- _QUOTED PASSAGE_:
-=-=-=-=-

Quantopian's community platform is shutting down. Please read this post for more information and download your code.
Back to Community
How to find the R^2 values of multiple stocks

I want to find a regression line and R^2 value for the given notebook but can not figure it out. Can someone please help me?

3 responses

The method you should use is linear_regression (https://www.quantopian.com/docs/api-reference/pipeline-api-reference#zipline.pipeline.Factor.linear_regression). That method will perform a linear least-squares regression for two sets of values. The target, or independent values, can be either a single 1D set of values (eg SPY returns), or a a 2D set of values which the method then pairs asset by asset. The method returns a factor with 5 outputs

  • alpha (intercept)
  • beta (slope)
  • r_value
  • p_value
  • stderr

The method is equivalent to the scipy.stats.linregress method (https://docs.scipy.org/doc/scipy/reference/generated/scipy.stats.linregress.html#scipy.stats.linregress). The outputs are named a bit different though to align with the conventional investing terms.

I couldn't discern what values you were trying to regress from the notebook above. So, let's use the example of regressing returns against the returns of SPY. This will return the Alpha, Beta, and other attributes of the regression. A pipeline like below would work for that


def make_spy_correlation_pipeline():  
    # Universe we wish to trade  
    my_universe = Q500US()  
    spy = symbols('SPY')

    # Ensure we include SPY in our universe  
    total_universe = my_universe | StaticAssets([spy])

    # Create any needed factors.  
    # Get the 2 day returns for each asset (including SPY)  
    returns = Returns(window_length=2)

    # Now make a 'slice' of data representing just the returns of SPY  
    spy_returns = returns[spy]

    # Use the 'linear_regression' method to get all the regression attributes  
    # for each asset returns vs SPY returns.

-=-=-=-=-

- _EXTRACTED ENTRIES_:
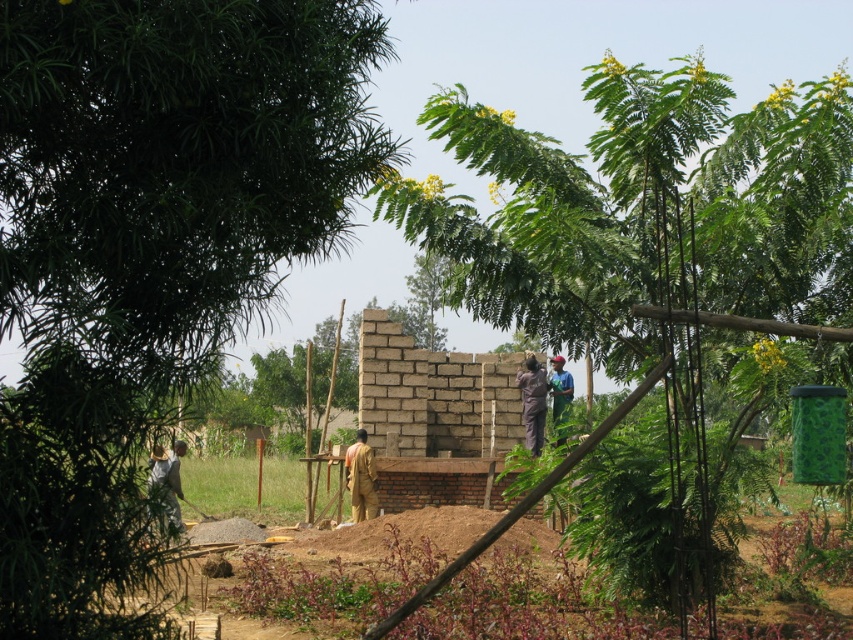
Question: Which of the following is the closest to the observer?

Choices:
 (A) brown fabric construction worker at center
 (B) brown fabric at center

Answer: (A)

Question: Which is nearer to the light brown fabric shirt at lower left?

Choices:
 (A) brown fabric at center
 (B) green leafy tree at upper left
 (C) brown soil at lower center
 (D) green leafy tree at center

Answer: (B)

Question: Among these points, which one is farthest from the camera?

Choices:
 (A) (364, 456)
 (B) (550, 394)

Answer: (B)

Question: Is brown fabric at center above dark blue shirt at center?

Choices:
 (A) no
 (B) yes

Answer: (B)

Question: In this image, where is green leafy tree at upper left located relative to brown soil at lower center?

Choices:
 (A) left
 (B) right

Answer: (A)

Question: Is green leafy tree at upper left to the right of brown fabric construction worker at center from the viewer's perspective?

Choices:
 (A) no
 (B) yes

Answer: (B)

-=-=-=-=-

- _YOUR INSTRUCTIONS_: Carry the forum thread on finding R^2 values for multiple stocks forward from its last line, picking up inside the pipeline function it was writing.

- _RESULT_:
    # Check the regression over the past quarter (about 63 trading days)  
    # We don't really need to use a mask but it sometimes speeds things up  
    regression = returns.linear_regression(target=spy_returns, regression_length=63, mask=total_universe)

    # Create our pipeline  
    # The regression factor has multiple outputs. Use dot notation to access each separately  
    # Also, square the r_ value to get R Squared  
    pipe = Pipeline(  
        columns={  
            'returns': returns,  
            'alpha': regression.alpha,  
            'beta': regression.beta,  
            'r_value': regression.r_value,  
            'p_value': regression.p_value,  
            'stderr': regression.stderr,  
            'r_squared': regression.r_value ** 2,  
        },  
        screen=total_universe,  
    )

    return pipe 

See the attached notebook for this in action. Good luck.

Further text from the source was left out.